— Tasks to perform —
1. Using the text on Exchange backup and recovery, decide whether each statement agrees with it. Answer yes or no for each and quote the text's deciding words. (a) A recovery server has to be in a separate forest. (b) A recovery storage group can be added only when the server has fewer than four normal storage groups. (c) In the practice, the alert goes off when 20 or more messages are waiting to be sent out from the Server01 mailbox.
2. Return the part of the text on Exchange backup and recovery from "If you have" up to and including "point of failure.", copied word for word.
3. According to the text on Exchange backup and recovery, what tool can move recovered mailbox data from the recovery storage group to the regular storage group?

— Given text —
____________

No matter how confident you
may be about your online backup, it is wise to perform a practice
restore. You can perform a practice restore on a recovery server, which
is also used to recover deleted mailboxes after their retention periods
have expired. A recovery server needs to be in a separate forest. You
can also restore on the same server, or on a server in the same
organizational group, by using a recovery storage group.
Recovery Storage Groups
A
recovery storage group is a specialized storage group that can exist
alongside the regular storage groups in an Exchange Server 2003 server
(even if the server already has four normal storage groups). You can
restore mailbox stores from any normal Exchange Server 2003 storage
group to the recovery group. You can then, if appropriate, use the
exmerge command-line utility to move the recovered mailbox data from the
recovery storage group to the regular storage group.
Recovery storage
groups allow you to restore without overwriting the data in the stores
you backed up. This is important when you suspect there may be a problem
with backups and you do not want to risk overwriting your current data
with corrupted backup data. In addition, you can recover an entire
mailbox store (all of the database information, including the log data)
or just a single mailbox.
If you have confidence
in your backup and restore processes, then backup becomes a
troubleshooting tool rather than a troubleshooting problem. You can
restore the last full backup and, when appropriate, the last
differential backup or series of incremental backups. You can then
replay any transaction logs that are stored on a separate disk to
restore the data on up to the point of failure.
Practice: Configuring an Alert
In this practice, you
configure an alert that triggers if 20 or more messages are waiting to
be sent out from the Server01 mailbox. In your test network, this number
is an arbitrary choice. On a production network, you would use a
performance log and monitor Queue Viewer to create baselines for normal
and busy periods. The number of queued messages that you choose to
trigger the alert should be higher than the highest anticipated number
during busy periods, and therefore indicate a fault in the messaging
environment.

____________

— Data block —
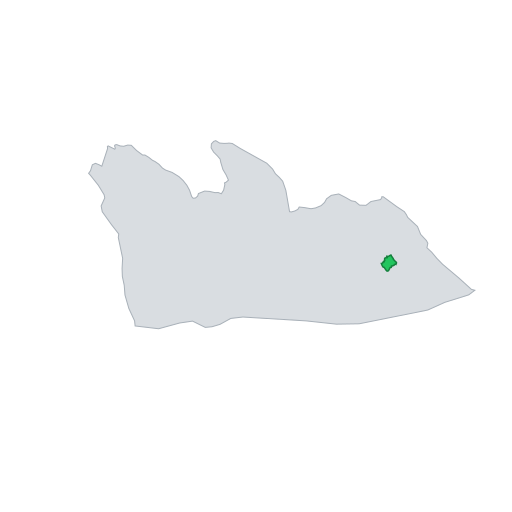 Karforh, River Gee, Liberia shown in context, rotated 313°
{"feature_id": "62588387B52645090696794", "entity_name": "Karforh", "entity_type": "district", "adm_level": 2, "iso_a3": "LBR", "parent_name": "Liberia", "parent_adm1": "River Gee", "projection": "equal_earth", "projection_center": [-8.131, 5.281], "detail": "fine", "context": "in_parent", "style": "filled", "palette": "green", "viewbox_px": 512, "rotation_deg": 313, "n_neighbors": 0, "source": "geoboundaries", "source_scale": "gbopen_adm2", "svg_char_len": 3212}
<svg xmlns="http://www.w3.org/2000/svg" viewBox="0 0 512 512"><g transform="rotate(313 256 256)"><path d="M122.4,215.3L125.8,211.4L130.9,198.8L138.1,186.8L144.7,179.6L149.9,172.2L155.5,166.6L163.4,160.0L175.6,142.7L178.5,140.6L180.4,128.7L183.5,113.4L187.0,108.6L195.3,105.8L197.2,103.2L200.2,92.4L202.1,79.9L202.3,77.2L205.5,76.8L211.1,74.1L214.3,75.4L215.7,79.0L216.5,82.0L233.3,74.2L234.8,72.6L235.7,72.8L237.8,79.9L239.0,79.5L240.1,77.4L241.2,77.2L242.5,78.2L243.8,81.5L246.0,84.4L249.6,86.5L251.9,89.3L251.7,96.8L252.5,104.2L254.1,105.9L255.0,110.2L255.4,115.0L256.2,117.6L256.9,122.4L256.5,127.6L257.2,131.3L259.9,137.6L261.5,145.5L261.5,151.1L260.6,157.1L258.8,162.5L255.6,168.4L255.4,170.7L257.2,172.2L260.0,172.5L262.4,171.3L268.4,174.1L271.5,177.9L274.3,182.7L276.7,185.2L277.9,188.2L282.1,187.4L287.0,184.5L288.0,183.1L289.5,183.8L292.7,184.1L294.9,178.9L296.7,172.8L300.5,166.3L302.4,163.7L302.9,159.5L303.1,154.1L304.5,149.4L307.6,146.9L311.0,146.9L312.9,147.9L313.8,152.4L316.6,155.9L318.9,158.2L320.1,159.2L322.1,161.9L323.9,171.1L331.2,200.6L330.9,208.8L329.4,214.1L329.4,219.4L328.9,224.5L324.4,233.0L311.3,250.3L312.3,251.8L315.4,253.7L318.6,254.8L321.3,254.2L324.5,258.5L328.1,264.0L331.8,266.8L337.3,269.3L342.0,269.6L346.0,268.6L351.7,269.7L357.8,274.2L359.9,281.6L361.4,288.1L363.5,291.4L363.8,297.0L368.1,301.9L374.2,302.9L382.2,308.6L384.2,308.3L385.1,307.6L386.1,308.7L388.1,325.3L389.6,334.2L388.8,337.8L387.7,340.6L387.7,354.0L384.1,361.7L383.5,370.2L382.5,373.0L378.6,375.4L378.6,381.9L377.6,389.8L377.2,398.2L378.3,420.0L378.5,436.3L380.2,439.4L372.7,438.1L350.7,425.6L333.7,418.5L276.8,377.7L261.0,361.3L242.8,337.0L202.4,288.0L193.1,280.1L181.5,276.3L174.3,272.1L169.2,267.6L165.1,254.0L155.0,245.9L136.4,234.4L122.4,215.3Z" fill="#d9dde1" stroke="#a8b0b8" stroke-width="1"/><path d="M334.3,362.1L334.7,362.5L335.0,362.7L335.6,362.9L336.2,362.8L336.8,362.6L337.0,362.5L337.4,362.5L337.9,362.3L338.3,362.1L338.6,362.0L339.0,362.0L339.6,362.5L339.9,362.7L340.2,362.6L340.5,362.3L340.8,362.1L341.0,361.9L341.3,362.0L341.4,362.4L341.7,362.5L341.9,362.5L342.3,362.7L342.5,362.9L342.9,363.1L343.5,363.3L343.8,363.1L344.2,363.0L344.6,363.3L345.0,363.6L345.2,364.0L345.4,363.8L345.7,363.7L346.0,363.6L346.2,363.8L346.8,363.3L347.1,363.1L347.1,362.1L347.1,361.5L347.1,360.9L347.1,360.7L347.2,359.9L347.2,359.2L347.2,358.9L347.3,358.7L347.6,358.4L347.8,357.8L347.8,357.7L347.9,357.2L348.0,356.6L348.2,355.9L348.2,355.4L348.5,354.8L348.5,354.7L348.7,354.4L348.8,354.1L348.6,353.9L348.2,353.9L347.9,353.8L347.7,353.6L347.3,353.4L346.5,353.4L346.2,353.2L345.9,352.9L345.6,352.6L345.4,352.4L345.1,351.9L345.0,352.0L344.8,352.0L344.8,352.5L344.6,352.7L344.5,352.8L344.5,353.0L344.4,353.1L344.2,353.1L343.9,352.8L343.1,352.1L342.9,351.9L342.6,351.8L342.4,351.7L342.1,351.7L341.6,352.0L341.1,352.5L340.8,352.9L340.7,352.9L340.7,353.0L340.4,352.9L340.0,353.0L339.5,353.6L339.3,353.7L339.1,353.7L338.9,353.5L338.8,353.1L338.7,353.0L338.2,353.1L338.0,353.3L337.8,353.3L337.7,353.4L337.3,353.2L337.1,353.3L336.4,353.2L336.0,352.8L335.2,354.4L334.8,355.6L334.7,355.8L334.7,356.0L334.6,356.6L335.1,357.5L334.6,359.7L334.4,360.3L334.3,362.1Z" fill="#22c55e" stroke="#15803d" stroke-width="1.5"/></g></svg>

____________

— Answers per task —
1.
(a) Yes: "A recovery server needs to be in a separate forest."
(b) No: "(even if the server already has four normal storage groups)"
(c) Yes: "configure an alert that triggers if 20 or more messages are waiting to be sent out from the Server01 mailbox"

2.
If you have confidence
in your backup and restore processes, then backup becomes a
troubleshooting tool rather than a troubleshooting problem. You can
restore the last full backup and, when appropriate, the last
differential backup or series of incremental backups. You can then
replay any transaction logs that are stored on a separate disk to
restore the data on up to the point of failure.

3. The exmerge command-line utility.